Laurence Horn laurence.horn at YALE.EDU
Wed Dec 8 14:30:35 UTC 1999

At 2:43 PM -0500 12/6/99, Beverly Flanigan wrote:
>At 12:13 PM 12/6/99 -0700, you wrote:
>>Given that my name does*n't* sound like the name of the rather more famous
>>David Bowie,[1] i've learned to take my name being mispronounced in stride.
>>Still doesn't explain multiple telemarketers calling and asking for what
>>sounds to me like "David Botha", though.
>>[1] FTR, his last name is [bo.i], mine is [bu.i]. To drag this back on-topic
>>for the list, i've been told that there's a north-south difference on the
>>island containing Scotland and England (is there a name for that island) for
>>my last name, where in the north it's [bu.i] and in the south it's [bo.i],
>>but i haven't been able to verify this.
>It's Great Britain!
or Britain (tout court).  Here's the OED on "Britain":

[1]a. The proper name of the whole island containing England, Wales, and
Scotland, with their dependencies; more fully called Great Britain; now also
used for the British state or empire as a whole.

After the OE. period, Britain was used only as a historical term, until
about the time of Henry VIII and Edward VI, when it came again into
politics in connexion with the efforts made to unite England and Scotland;
in 1604 James I was proclaimed `King of Great Britain'; and this name was
adopted for the United Kingdom, at the Union in 1707. After that event,
South Britain and North Britain are frequent in Acts of Parl. for England
and Scotland respectively: the latter is still in occasional (chiefly
postal) use. (So West Britain, humorously or polemically for `Ireland'.)
Britain is a modern rhetorical phrase for `Great Britain and the colonies',
`the British Empire', brought into vogue in 1868.

although Britain may also refer (or may have once) to...

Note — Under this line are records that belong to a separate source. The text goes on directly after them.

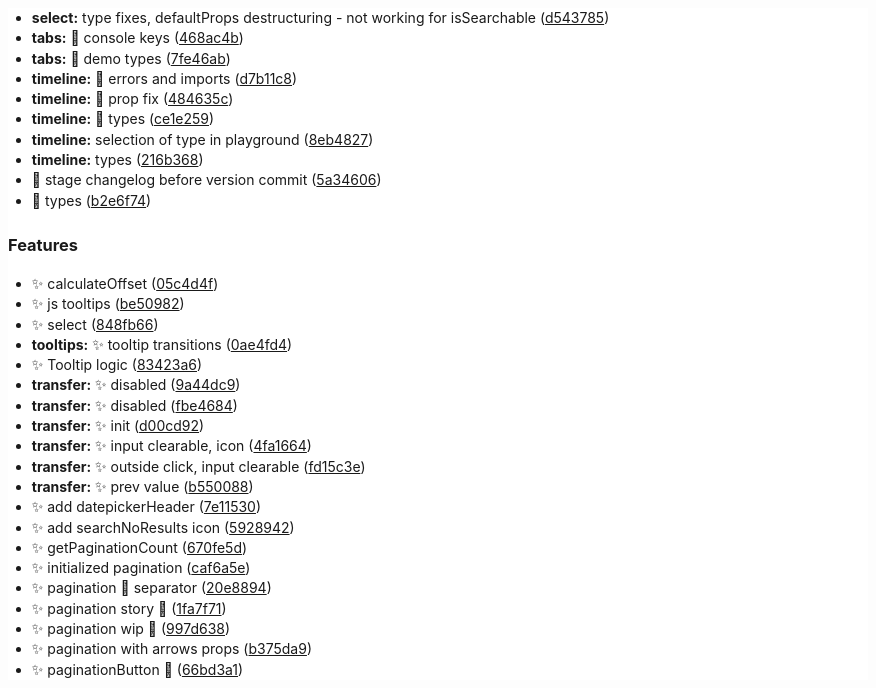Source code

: -   **select:** type fixes, defaultProps destructuring - not working for isSearchable ([d543785](https://github.com/atlasgroupcz/react-atlantic/commit/d54378511461c4e7c22bf5cd60a550c6df1314e8))
-   **tabs:** 🐛 console keys ([468ac4b](https://github.com/atlasgroupcz/react-atlantic/commit/468ac4b2f064cbb9cbcda90d6a5b415491b6adfa))
-   **tabs:** 🐛 demo types ([7fe46ab](https://github.com/atlasgroupcz/react-atlantic/commit/7fe46aba476a53156908daab619238786456fbea))
-   **timeline:** 🐛 errors and imports ([d7b11c8](https://github.com/atlasgroupcz/react-atlantic/commit/d7b11c8e35bf6b3dff7358ffdb59436b4187d454))
-   **timeline:** 🐛 prop fix ([484635c](https://github.com/atlasgroupcz/react-atlantic/commit/484635cb50b5a9f341933be77cc4e4a71d773052))
-   **timeline:** 🐛 types ([ce1e259](https://github.com/atlasgroupcz/react-atlantic/commit/ce1e2593687221a5ee0a70aee7e2b46039296212))
-   **timeline:** selection of type in playground ([8eb4827](https://github.com/atlasgroupcz/react-atlantic/commit/8eb4827fa6ab65b8431739ae09146ad0b21e24af))
-   **timeline:** types ([216b368](https://github.com/atlasgroupcz/react-atlantic/commit/216b3688c74e82ed54f9de36e020cbd6114fad87))
-   🐛 stage changelog before version commit ([5a34606](https://github.com/atlasgroupcz/react-atlantic/commit/5a34606042d11dd3e98ec606d1a9d47692da5ecd))
-   🐛 types ([b2e6f74](https://github.com/atlasgroupcz/react-atlantic/commit/b2e6f742dec94cbabba7c82f4085d96a5cfcf42c))

### Features

-   ✨ calculateOffset ([05c4d4f](https://github.com/atlasgroupcz/react-atlantic/commit/05c4d4f4fbe323d81058333ba65f24d2a771fba3))
-   ✨ js tooltips ([be50982](https://github.com/atlasgroupcz/react-atlantic/commit/be50982f07b9551296347cd6221345fe752f25d9))
-   ✨ select ([848fb66](https://github.com/atlasgroupcz/react-atlantic/commit/848fb6665918346864c044a83e53d3be410c7e7e))
-   **tooltips:** ✨ tooltip transitions ([0ae4fd4](https://github.com/atlasgroupcz/react-atlantic/commit/0ae4fd4cc9073678e6c199a17ddd7780de39971d))
-   ✨ Tooltip logic ([83423a6](https://github.com/atlasgroupcz/react-atlantic/commit/83423a638d34ca3abab221359bfbd23740434000))
-   **transfer:** ✨ disabled ([9a44dc9](https://github.com/atlasgroupcz/react-atlantic/commit/9a44dc9838a7123be1cfef5afa739df4390c8d10))
-   **transfer:** ✨ disabled ([fbe4684](https://github.com/atlasgroupcz/react-atlantic/commit/fbe4684ea9cad8e91646cf19ba2c4bfaef203b81))
-   **transfer:** ✨ init ([d00cd92](https://github.com/atlasgroupcz/react-atlantic/commit/d00cd923124def813dfd3ea160a3dbcb7976fac2))
-   **transfer:** ✨ input clearable, icon ([4fa1664](https://github.com/atlasgroupcz/react-atlantic/commit/4fa16642d74acecde96483fbf8900d2109a0a78c))
-   **transfer:** ✨ outside click, input clearable ([fd15c3e](https://github.com/atlasgroupcz/react-atlantic/commit/fd15c3e445eceaa03e2dbe7caf53f527a66300c1))
-   **transfer:** ✨ prev value ([b550088](https://github.com/atlasgroupcz/react-atlantic/commit/b5500889f20c3ad4b47c92e265c731c1b88d752d))
-   ✨ add datepickerHeader ([7e11530](https://github.com/atlasgroupcz/react-atlantic/commit/7e1153064f15850a35f7868bb7dae83d3c04d6c8))
-   ✨ add searchNoResults icon ([5928942](https://github.com/atlasgroupcz/react-atlantic/commit/5928942ece2f86eeb34951549cdac4c05321f8cf))
-   ✨ getPaginationCount ([670fe5d](https://github.com/atlasgroupcz/react-atlantic/commit/670fe5daa45648427deca134d6a09790d22fcbc7))
-   ✨ initialized pagination ([caf6a5e](https://github.com/atlasgroupcz/react-atlantic/commit/caf6a5e37e0c0dbbf4681df8ba03f1e18ac5212c))
-   ✨ pagination 💩 separator ([20e8894](https://github.com/atlasgroupcz/react-atlantic/commit/20e88941236af5b21f473aa5840d27aa19dc1290))
-   ✨ pagination story 💩 ([1fa7f71](https://github.com/atlasgroupcz/react-atlantic/commit/1fa7f71897e31268d155bfec8b7e4a7ff8d7b35e))
-   ✨ pagination wip 💩 ([997d638](https://github.com/atlasgroupcz/react-atlantic/commit/997d6385b79c397ef86523af5478a6f2426fac71))
-   ✨ pagination with arrows props ([b375da9](https://github.com/atlasgroupcz/react-atlantic/commit/b375da93178b9471c5df5af1a95876a22d03f2d3))
-   ✨ paginationButton 💩 ([66bd3a1](https://github.com/atlasgroupcz/react-atlantic/commit/66bd3a115162b3b3fd56315b1520af8aacf03ece))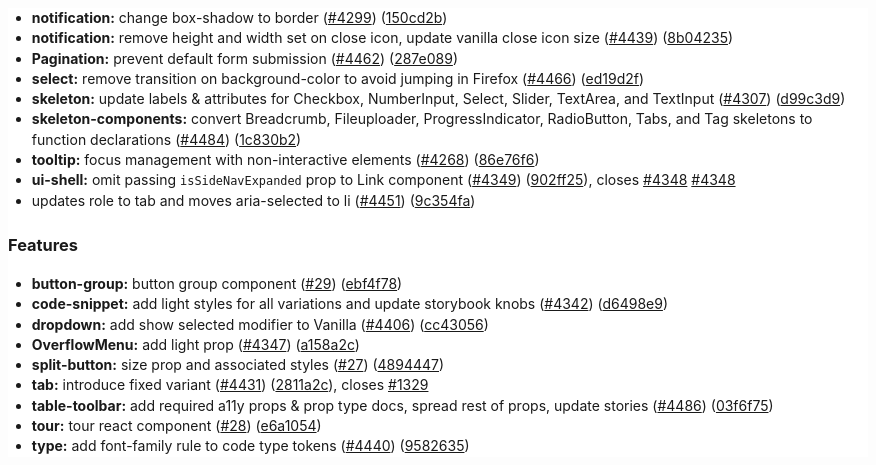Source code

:* **notification:** change box-shadow to border ([#4299](https://github.com/RocketSoftware/carbon/issues/4299)) ([150cd2b](https://github.com/RocketSoftware/carbon/commit/150cd2b4320c408618c24f7ddadc5922e363137e))
* **notification:** remove height and width set on close icon, update vanilla close icon size ([#4439](https://github.com/RocketSoftware/carbon/issues/4439)) ([8b04235](https://github.com/RocketSoftware/carbon/commit/8b042359b625869c3e8fddb39b5183b334bd0e6d))
* **Pagination:** prevent default form submission ([#4462](https://github.com/RocketSoftware/carbon/issues/4462)) ([287e089](https://github.com/RocketSoftware/carbon/commit/287e08992573bdbce41887d34be56181fba48d08))
* **select:** remove transition on background-color to avoid jumping in Firefox ([#4466](https://github.com/RocketSoftware/carbon/issues/4466)) ([ed19d2f](https://github.com/RocketSoftware/carbon/commit/ed19d2f76d1eb69e486ea953d0cd96c146045d62))
* **skeleton:** update labels & attributes for Checkbox, NumberInput, Select, Slider, TextArea, and TextInput ([#4307](https://github.com/RocketSoftware/carbon/issues/4307)) ([d99c3d9](https://github.com/RocketSoftware/carbon/commit/d99c3d9479c810714cbd315561eca28f8c6c077c))
* **skeleton-components:** convert Breadcrumb, Fileuploader, ProgressIndicator, RadioButton, Tabs, and Tag skeletons to function declarations ([#4484](https://github.com/RocketSoftware/carbon/issues/4484)) ([1c830b2](https://github.com/RocketSoftware/carbon/commit/1c830b225c3afb7aa156df1a1b74854344b81452))
* **tooltip:** focus management with non-interactive elements ([#4268](https://github.com/RocketSoftware/carbon/issues/4268)) ([86e76f6](https://github.com/RocketSoftware/carbon/commit/86e76f645b5fea05d5b0040931485a39bcf836ae))
* **ui-shell:** omit passing `isSideNavExpanded` prop to Link component ([#4349](https://github.com/RocketSoftware/carbon/issues/4349)) ([902ff25](https://github.com/RocketSoftware/carbon/commit/902ff25dd2d37a6f1b7c46992b61e97ab2472c7b)), closes [#4348](https://github.com/RocketSoftware/carbon/issues/4348) [#4348](https://github.com/RocketSoftware/carbon/issues/4348)
* updates role to tab and moves aria-selected to li ([#4451](https://github.com/RocketSoftware/carbon/issues/4451)) ([9c354fa](https://github.com/RocketSoftware/carbon/commit/9c354fab7798f1a337241346442a29c05ad37fe4))


### Features

* **button-group:** button group component ([#29](https://github.com/RocketSoftware/carbon/issues/29)) ([ebf4f78](https://github.com/RocketSoftware/carbon/commit/ebf4f78e4a64e3668b66ec91b057bbdf57127ffa))
* **code-snippet:** add light styles for all variations and update storybook knobs ([#4342](https://github.com/RocketSoftware/carbon/issues/4342)) ([d6498e9](https://github.com/RocketSoftware/carbon/commit/d6498e924c1e021efb7f6c3bb86af664cb1c225d))
* **dropdown:** add show selected modifier to Vanilla ([#4406](https://github.com/RocketSoftware/carbon/issues/4406)) ([cc43056](https://github.com/RocketSoftware/carbon/commit/cc430569b2c7e070eb2315ee47d03c19ac3513ab))
* **OverflowMenu:** add light prop ([#4347](https://github.com/RocketSoftware/carbon/issues/4347)) ([a158a2c](https://github.com/RocketSoftware/carbon/commit/a158a2cce2de619bb5801161b8f2357f2b20730c))
* **split-button:** size prop and associated styles ([#27](https://github.com/RocketSoftware/carbon/issues/27)) ([4894447](https://github.com/RocketSoftware/carbon/commit/4894447214aa668775d2fba8cebce7ca32bb86c7))
* **tab:** introduce fixed variant ([#4431](https://github.com/RocketSoftware/carbon/issues/4431)) ([2811a2c](https://github.com/RocketSoftware/carbon/commit/2811a2cabb4019911c8da6d60a04ff485629f910)), closes [#1329](https://github.com/RocketSoftware/carbon/issues/1329)
* **table-toolbar:** add required a11y props & prop type docs, spread rest of props, update stories ([#4486](https://github.com/RocketSoftware/carbon/issues/4486)) ([03f6f75](https://github.com/RocketSoftware/carbon/commit/03f6f759b21339709478d537194b8b65d04666fb))
* **tour:** tour react component ([#28](https://github.com/RocketSoftware/carbon/issues/28)) ([e6a1054](https://github.com/RocketSoftware/carbon/commit/e6a1054f8a6c811297e5de3e1d0db8a357568239))
* **type:** add font-family rule to code type tokens ([#4440](https://github.com/RocketSoftware/carbon/issues/4440)) ([9582635](https://github.com/RocketSoftware/carbon/commit/9582635104a9a19623b0946a94b814d1a5331f0e))
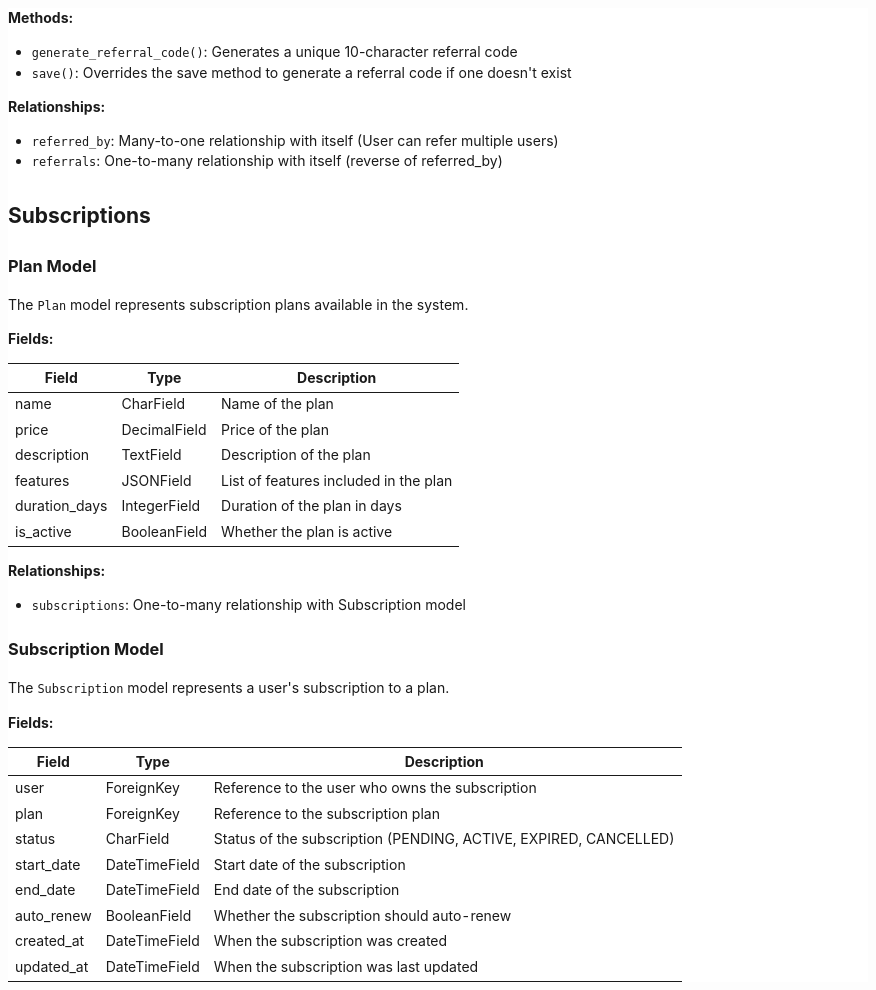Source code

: **Methods:**

- `generate_referral_code()`: Generates a unique 10-character referral code
- `save()`: Overrides the save method to generate a referral code if one doesn't exist

**Relationships:**

- `referred_by`: Many-to-one relationship with itself (User can refer multiple users)
- `referrals`: One-to-many relationship with itself (reverse of referred_by)

## Subscriptions

### Plan Model

The `Plan` model represents subscription plans available in the system.

**Fields:**

| Field | Type | Description |
|-------|------|-------------|
| name | CharField | Name of the plan |
| price | DecimalField | Price of the plan |
| description | TextField | Description of the plan |
| features | JSONField | List of features included in the plan |
| duration_days | IntegerField | Duration of the plan in days |
| is_active | BooleanField | Whether the plan is active |

**Relationships:**

- `subscriptions`: One-to-many relationship with Subscription model

### Subscription Model

The `Subscription` model represents a user's subscription to a plan.

**Fields:**

| Field | Type | Description |
|-------|------|-------------|
| user | ForeignKey | Reference to the user who owns the subscription |
| plan | ForeignKey | Reference to the subscription plan |
| status | CharField | Status of the subscription (PENDING, ACTIVE, EXPIRED, CANCELLED) |
| start_date | DateTimeField | Start date of the subscription |
| end_date | DateTimeField | End date of the subscription |
| auto_renew | BooleanField | Whether the subscription should auto-renew |
| created_at | DateTimeField | When the subscription was created |
| updated_at | DateTimeField | When the subscription was last updated |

"2.  The duchy of Brittany or Bretagne in France; also called Little
Britain, Britain the less. Obs."

Presumably the problem with both "Britain" and "Great Britain" as a
geographical label for that once-sceptered isle comes from the confusion
with the political designation "United Kingdom", but since that's short (I
think) for "The United Kingdom of Great Britain and Northern Ireland", this
would confirm Beverly's observation.